Thursday, October 18, 2012

What Happened To The 1,500MPH, No-Wheels, Self-Driving Car?


Swept through Aeroduct pipe by a current of air, wheel-less cars could speed between cities. 1961 PopSci archives
In a parallel universe, our cars glide over grass highways and park themselves.

In the future, says car designer Chris Bangle, self-driving cars will be invisible and have bus-like seating. In another future - the one that engineer William Bertelsen predicted in 1961 - self-driving cars will slide around on cushions of air and cross the U.S. in just two hours. Cities will be linked by grassy, eight-lane "airways" instead of interstates, and the 8-foot-wide "ground-effect machines" will change lanes at hundreds of miles per hour as their riders leisurely read magazines and smoke pipes, PopSci reported in August 1961.

The Aeromobile is the simplest powered vehicle: a motorized fan in a box with control flaps remotely controlled from the driver's seat. This is the entire mechanical system. There are no wheels, tires, axles, transmissions, differentials. fares.
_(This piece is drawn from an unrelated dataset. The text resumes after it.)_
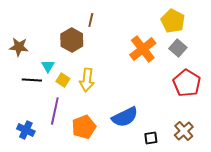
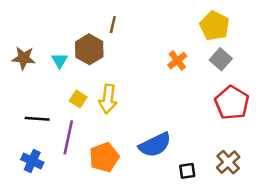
orange cross: (143, 49) -> (177, 61), size x0.6
cyan triangle: (48, 66) -> (60, 61), moved
black line: (32, 80) -> (37, 119), moved

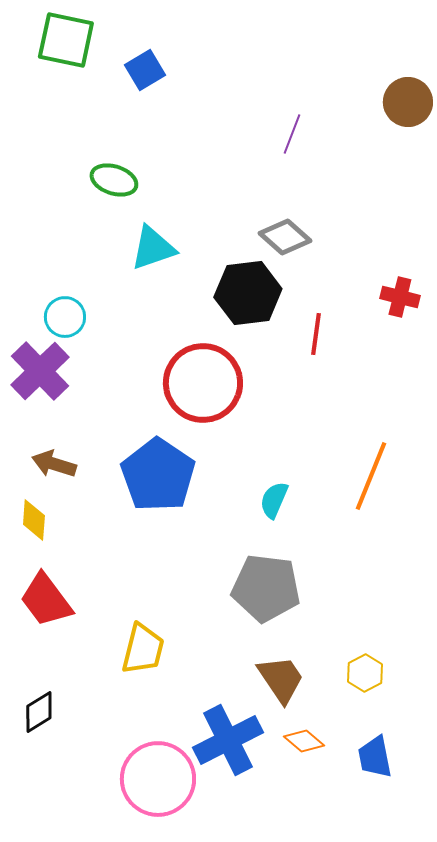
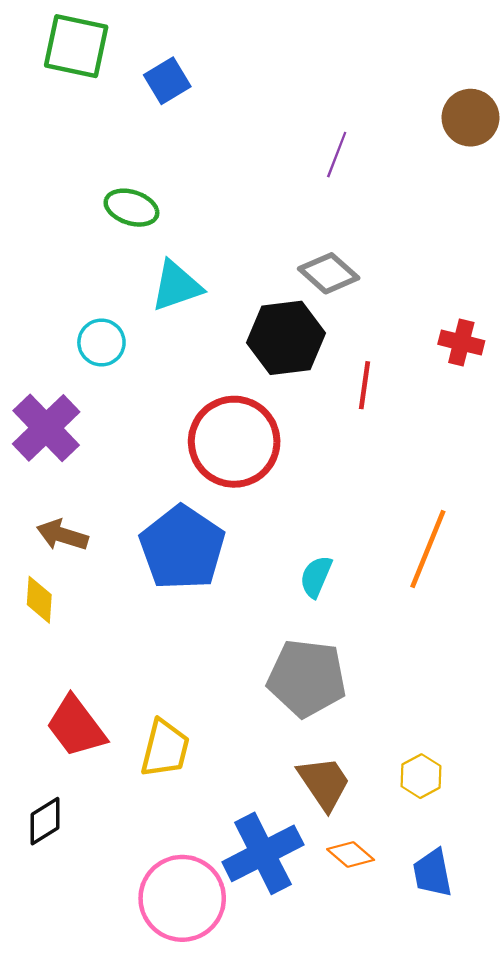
cyan circle: (65, 317) -> (101, 343), moved
red trapezoid: (46, 600) -> (76, 727), moved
But the most significant promise of the air-cushion machine is a completely new traffic system, one in which safety, speeds, and total traffic can rise perhaps tenfold.

The pumping stations that keep air flowing through the nationwide system of Aeromobile tubes would be nuclear-powered. Passengers would only need to input direction at junction points. And, with the mobility of a helicopter, Aeromobiles could perform pivot turns in driveways and parellel park by moving sideways.

Automated GEMs will even solve the galling parking problem. The driver could go downtown, get out at the office, and simply send the car home. The owner's garage becomes his private parking place. With the high speeds and economical mileage of GEM transport, it would be cheaper to send a car home "deadhead" than to park it. Suburban travel is often 20 to 30 miles - only minutes of groove travel. To return home, the owner might call his driverless car to come and pick him up - dialing an electronic code on the telephone.

According to Bertelsen, every bit of technology needed to implement his system was already available in 1961. So what happened to his dream? In June 2008, Bertelsen contacted PopSci to catch up. Basically, he said, Americans lost interest in hovercraft as the space race took off. (But don't call his Aeromobiles "hovercraft": "It's not meant to hover, it's meant to get places!" he told our reporter.) Bertelsen, who was also a practicing physician in Illinois for more than 50 years, died July 16, 2009.